Young Sister Teresa was posted to teach in India, where she spent twenty years as headmistress of the Loreto school in Calcutta, handing on the truth and forming the young. As time went on, the idealistic sister became increasingly disturbed by the conditions of dire poverty she saw around her, with untold numbers of abandoned people quite literally dying in filth in the gutters – one of the fruits of a pagan culture, one to which we are now returning. It was on September 10th, 1946, that she received a ‘call within a call’, a decisive voice from the Lord that she was to dedicate her life from here on in to the ‘poorest of the poor’, to disobey which would have been, for her, to break her faith. As she put it:

Our Lord wants me to be a free nun covered with the poverty of the cross. Today, I learned a good lesson. The poverty of the poor must be so hard for them. While looking for a home I walked and walked till my arms and legs ached. I thought how much they must ache in body and soul, looking for a home, food and health. Then, the comfort of Loreto [her former congregation] came to tempt me. “You have only to say the word and all that will be yours again”, the Tempter kept on saying … Of free choice, my God, and out of love for you, I desire to remain and do whatever be your Holy will in my regard. I did not let a single tear come.

There was nothing wrong with the ‘comfort of Loreto’ in itself – even if the worldly would find the strict Loreto life itself rather uncomfortable – but Sister Teresa was being called higher, or lower, as the case may be. She wanted at the very least to offer the dying poor a dignified death, to lift them from despair, so that they might meet their Lord with some degree of hope and love in their hearts.
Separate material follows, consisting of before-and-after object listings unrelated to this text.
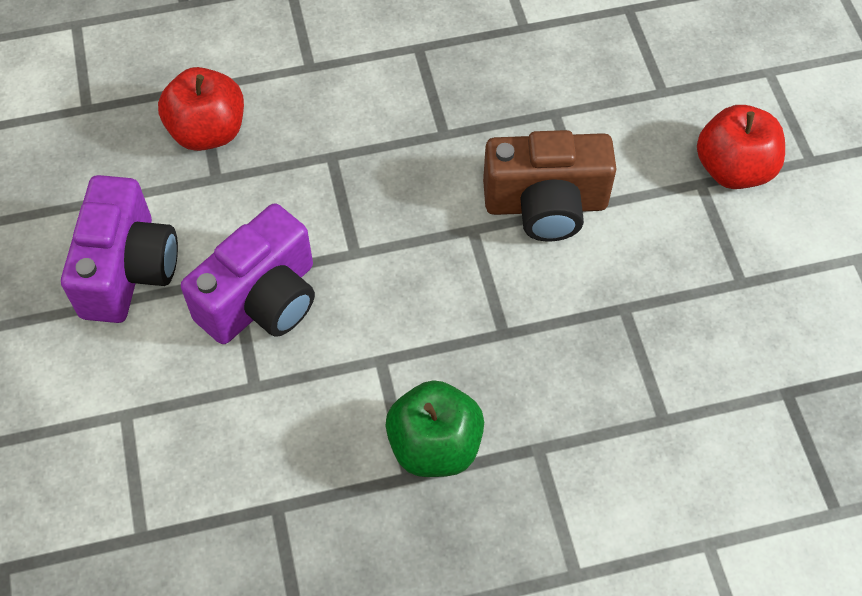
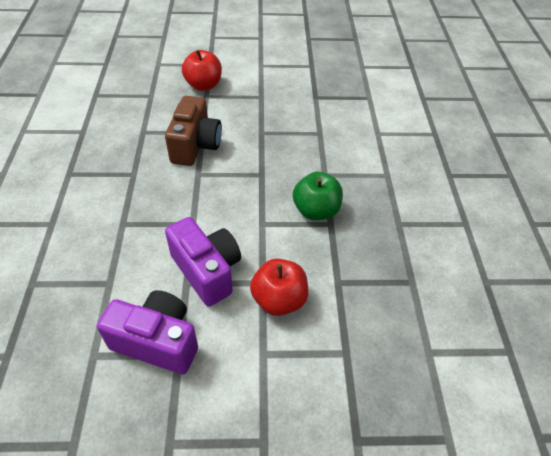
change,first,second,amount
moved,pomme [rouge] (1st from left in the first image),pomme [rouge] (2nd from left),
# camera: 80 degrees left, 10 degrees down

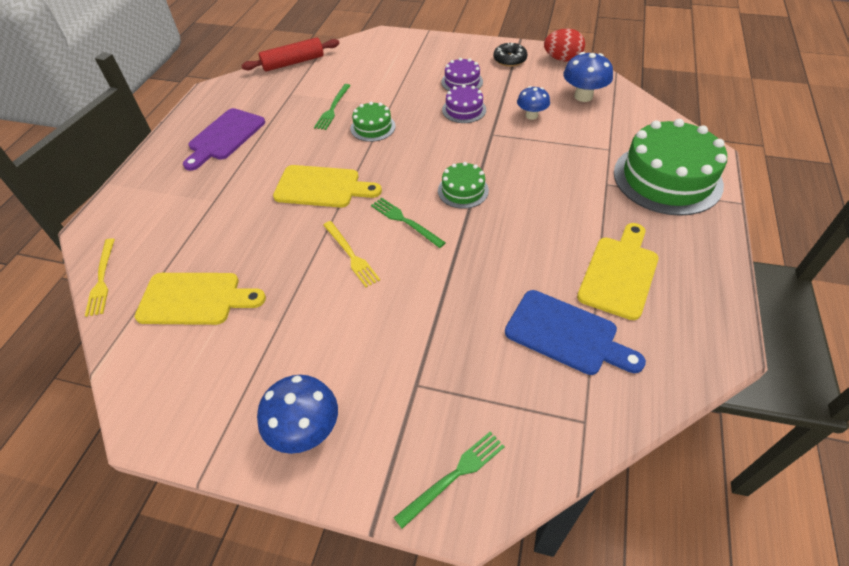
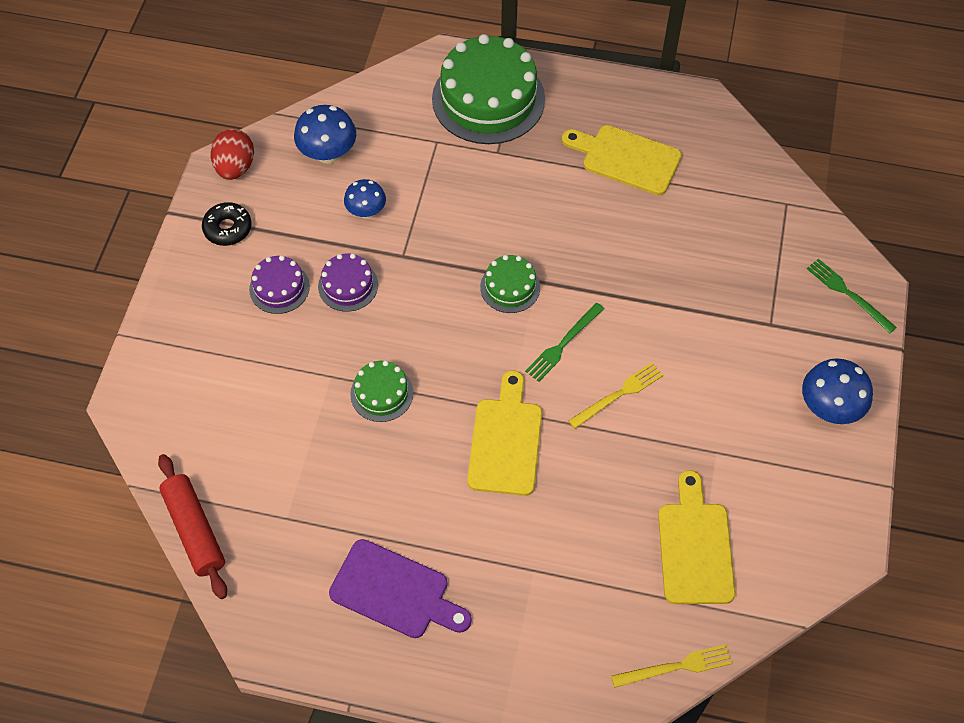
change,first,second,amount
removed,fourchette [vert] (1st from left),,
removed,planche à découper [bleu],,
# camera: 95 degrees left, 10 degrees up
The Vatican approved the diocesan congregation she founded to help the poor on October 7, 1950, the feast of the Holy Rosary, the anniversary of the battle of Lepanto, and now the founding day of the Missionaries of Charity, all of which are somehow related on God’s good providence.

The rest of now-Mother Teresa’s life is well known, and her Order – one of the strictest and most austere in the Church – has attracted thousands of young women looking for that ‘narrow path’ of heroic charity to heaven.

After a long heroic life of, perhaps ironically, great fame and renown, which she always let slide off of her, Mother Teresa died on this day in 1997, overshadowed by the death of Princess Diana a week earlier, offering quite the historical contrast. Saint Teresa would have enjoyed being overshadowed, for she always wanted to remain hidden with her poor, and she now rejoices with them in heavenly riches.

Mother Saint Teresa of Calcutta, ora pro nobis!